Exercise goal:
Your task is to copy every line of the entries that holds the word "hand".

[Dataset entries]
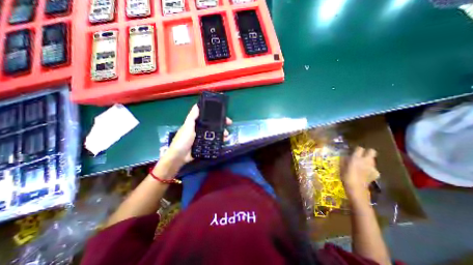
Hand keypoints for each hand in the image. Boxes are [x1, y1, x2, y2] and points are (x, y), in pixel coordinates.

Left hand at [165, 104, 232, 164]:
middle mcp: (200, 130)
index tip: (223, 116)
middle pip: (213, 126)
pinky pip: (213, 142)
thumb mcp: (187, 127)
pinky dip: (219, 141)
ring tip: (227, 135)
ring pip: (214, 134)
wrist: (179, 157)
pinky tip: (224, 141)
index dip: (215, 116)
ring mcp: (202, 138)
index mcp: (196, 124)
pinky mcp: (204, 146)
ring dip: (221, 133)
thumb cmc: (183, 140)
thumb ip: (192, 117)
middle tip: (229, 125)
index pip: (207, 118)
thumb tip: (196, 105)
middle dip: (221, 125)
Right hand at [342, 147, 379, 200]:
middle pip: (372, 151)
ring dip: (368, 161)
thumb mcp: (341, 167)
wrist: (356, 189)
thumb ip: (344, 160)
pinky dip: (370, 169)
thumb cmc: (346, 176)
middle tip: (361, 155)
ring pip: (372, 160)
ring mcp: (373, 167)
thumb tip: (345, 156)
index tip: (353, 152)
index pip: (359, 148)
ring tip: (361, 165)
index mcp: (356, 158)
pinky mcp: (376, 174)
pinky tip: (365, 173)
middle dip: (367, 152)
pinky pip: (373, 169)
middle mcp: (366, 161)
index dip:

==

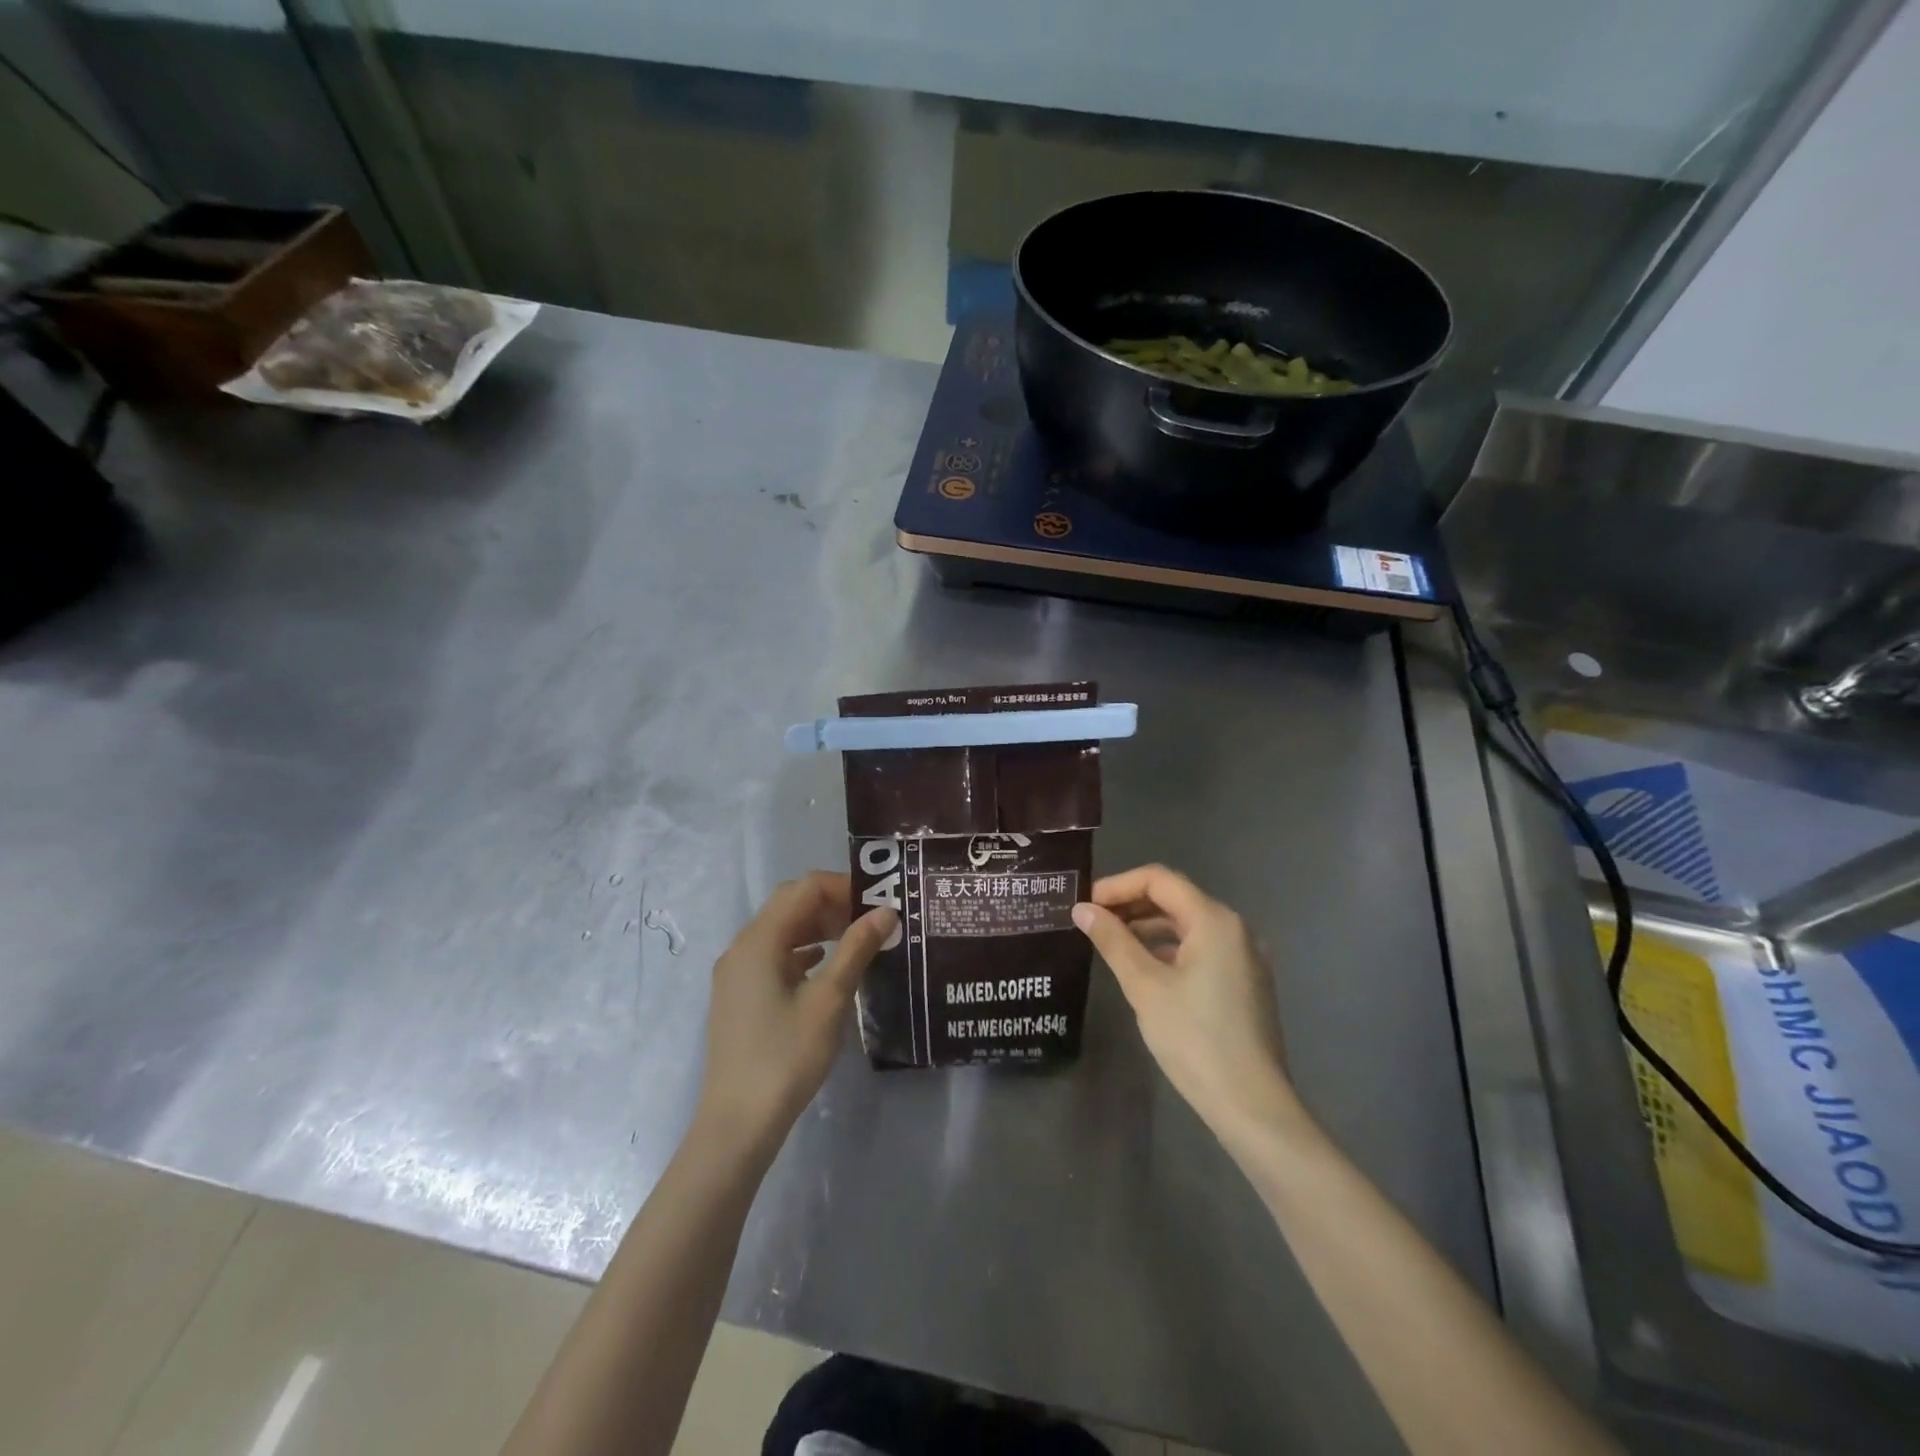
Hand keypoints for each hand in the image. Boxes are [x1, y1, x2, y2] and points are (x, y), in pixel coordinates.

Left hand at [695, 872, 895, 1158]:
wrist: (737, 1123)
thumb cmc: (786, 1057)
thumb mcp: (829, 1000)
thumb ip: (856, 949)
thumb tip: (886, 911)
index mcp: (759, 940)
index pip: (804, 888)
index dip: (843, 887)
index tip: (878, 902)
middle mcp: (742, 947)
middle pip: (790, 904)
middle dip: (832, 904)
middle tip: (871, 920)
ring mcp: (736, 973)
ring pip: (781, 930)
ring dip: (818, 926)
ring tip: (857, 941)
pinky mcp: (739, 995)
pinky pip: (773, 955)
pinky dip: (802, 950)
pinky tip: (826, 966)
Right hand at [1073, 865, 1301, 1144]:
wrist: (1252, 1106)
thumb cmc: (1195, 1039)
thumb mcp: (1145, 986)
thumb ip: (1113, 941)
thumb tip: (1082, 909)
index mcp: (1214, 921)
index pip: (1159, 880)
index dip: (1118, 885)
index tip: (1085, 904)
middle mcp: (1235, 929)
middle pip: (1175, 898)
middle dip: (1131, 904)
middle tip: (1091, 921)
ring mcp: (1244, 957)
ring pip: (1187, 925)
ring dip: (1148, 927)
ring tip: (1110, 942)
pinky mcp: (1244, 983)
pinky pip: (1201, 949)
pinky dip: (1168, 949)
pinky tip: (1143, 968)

Answer below:
Hand keypoints for each hand in the image. Boxes are [x1, y1, x2, y2] and points are (x, y), in pixel coordinates.
Left hand at [165, 104, 232, 164]:
Right hand at [342, 147, 379, 200]:
Hand keypoints for each hand in the image. Boxes are [x1, y1, x2, y2] and points are (x, y), in pixel coordinates.
Left hand at [695, 872, 895, 1158]:
Right hand at [1073, 865, 1301, 1144]:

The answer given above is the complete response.